§ Directions for this task:
What's needed is an exact retyping of the lines from the start of the listing up to and including the line with "Figure 6. Effect", minus any pictures.

§ Data excerpts:
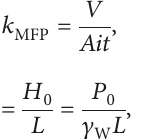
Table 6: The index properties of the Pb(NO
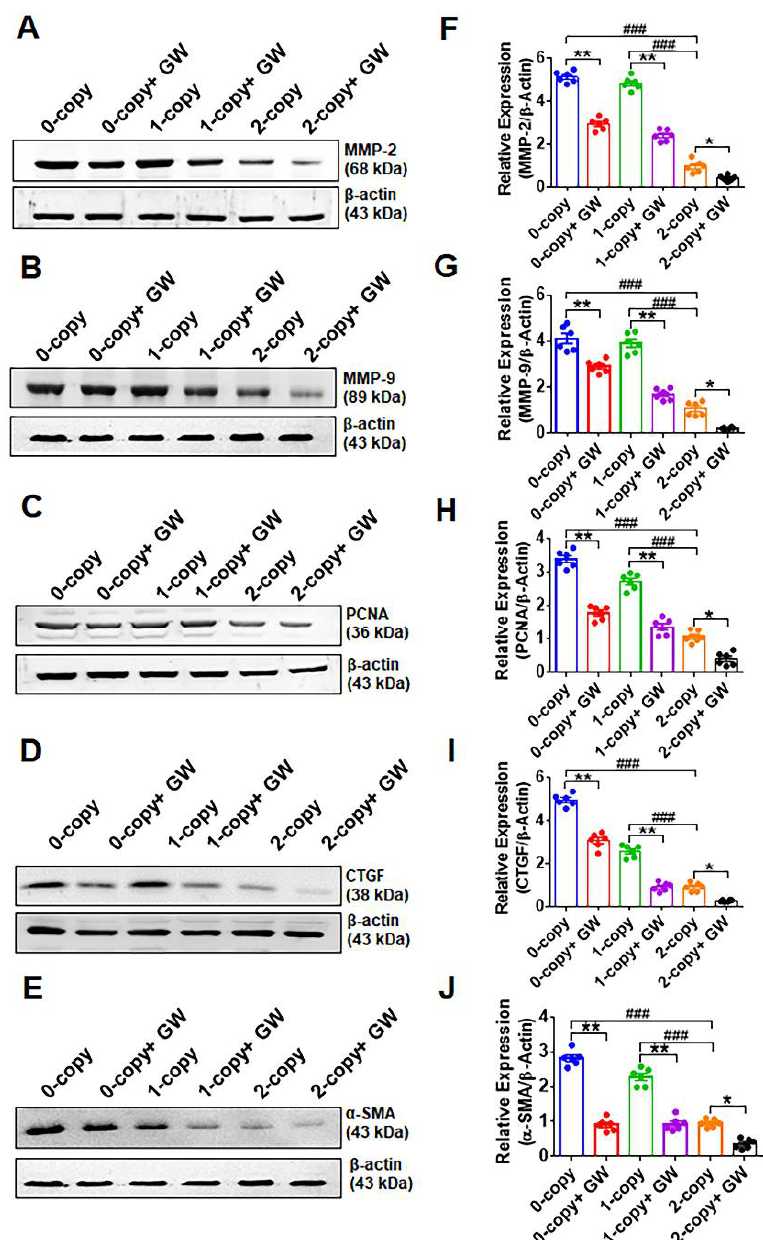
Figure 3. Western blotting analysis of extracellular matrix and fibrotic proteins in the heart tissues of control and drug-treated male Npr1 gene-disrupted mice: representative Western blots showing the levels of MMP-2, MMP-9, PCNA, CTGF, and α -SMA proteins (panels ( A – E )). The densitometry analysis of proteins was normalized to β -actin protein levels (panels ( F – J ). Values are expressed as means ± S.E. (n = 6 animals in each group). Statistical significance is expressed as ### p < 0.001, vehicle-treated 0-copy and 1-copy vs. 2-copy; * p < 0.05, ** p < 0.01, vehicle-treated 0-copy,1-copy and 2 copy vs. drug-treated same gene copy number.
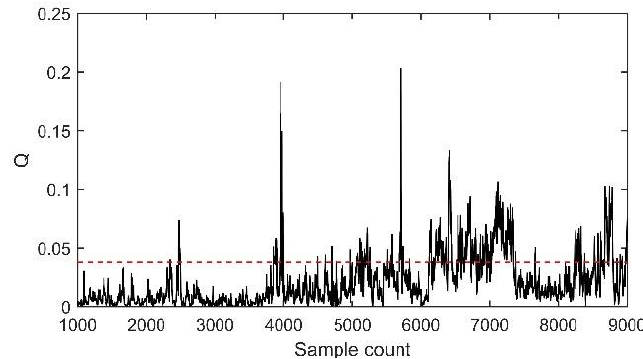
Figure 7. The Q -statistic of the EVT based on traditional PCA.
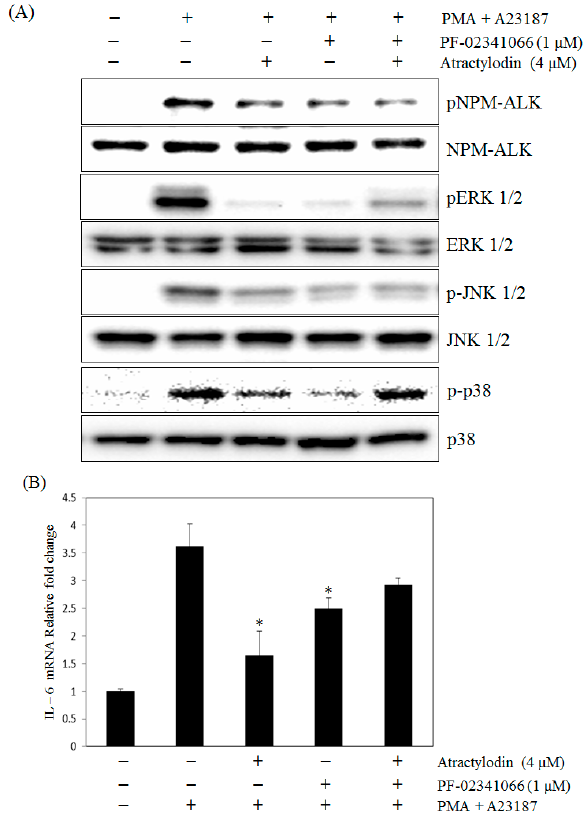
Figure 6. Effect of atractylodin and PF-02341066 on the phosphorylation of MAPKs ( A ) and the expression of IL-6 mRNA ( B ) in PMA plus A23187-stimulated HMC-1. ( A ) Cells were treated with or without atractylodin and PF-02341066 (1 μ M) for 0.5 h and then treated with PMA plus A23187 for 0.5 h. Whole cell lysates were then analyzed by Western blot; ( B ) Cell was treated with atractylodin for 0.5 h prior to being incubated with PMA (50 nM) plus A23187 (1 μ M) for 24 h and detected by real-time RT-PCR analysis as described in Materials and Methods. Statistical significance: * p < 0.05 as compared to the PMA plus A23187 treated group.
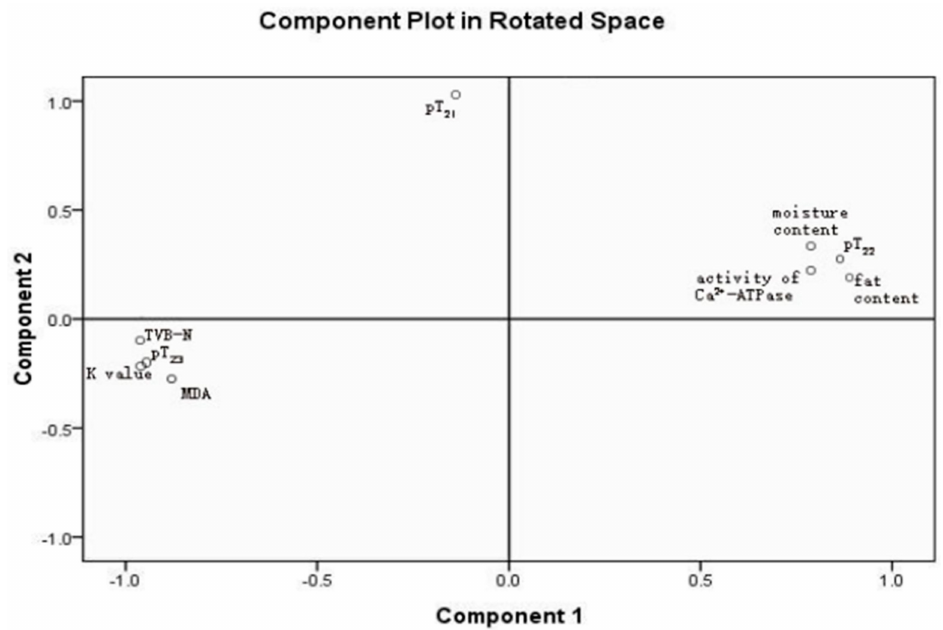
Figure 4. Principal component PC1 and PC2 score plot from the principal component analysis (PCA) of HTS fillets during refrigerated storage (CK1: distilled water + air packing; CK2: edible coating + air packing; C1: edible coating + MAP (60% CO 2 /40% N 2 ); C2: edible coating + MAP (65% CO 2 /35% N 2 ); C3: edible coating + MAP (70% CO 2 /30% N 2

§ Answer to this exercise:
Table 6: The index properties of the Pb(NO
Figure 3. Western blotting analysis of extracellular matrix and fibrotic proteins in the heart tissues of control and drug-treated male Npr1 gene-disrupted mice: representative Western blots showing the levels of MMP-2, MMP-9, PCNA, CTGF, and α -SMA proteins (panels ( A – E )). The densitometry analysis of proteins was normalized to β -actin protein levels (panels ( F – J ). Values are expressed as means ± S.E. (n = 6 animals in each group). Statistical significance is expressed as ### p < 0.001, vehicle-treated 0-copy and 1-copy vs. 2-copy; * p < 0.05, ** p < 0.01, vehicle-treated 0-copy,1-copy and 2 copy vs. drug-treated same gene copy number.
Figure 7. The Q -statistic of the EVT based on traditional PCA.
Figure 6. Effect of atractylodin and PF-02341066 on the phosphorylation of MAPKs ( A ) and the expression of IL-6 mRNA ( B ) in PMA plus A23187-stimulated HMC-1. ( A ) Cells were treated with or without atractylodin and PF-02341066 (1 μ M) for 0.5 h and then treated with PMA plus A23187 for 0.5 h. Whole cell lysates were then analyzed by Western blot; ( B ) Cell was treated with atractylodin for 0.5 h prior to being incubated with PMA (50 nM) plus A23187 (1 μ M) for 24 h and detected by real-time RT-PCR analysis as described in Materials and Methods. Statistical significance: * p < 0.05 as compared to the PMA plus A23187 treated group.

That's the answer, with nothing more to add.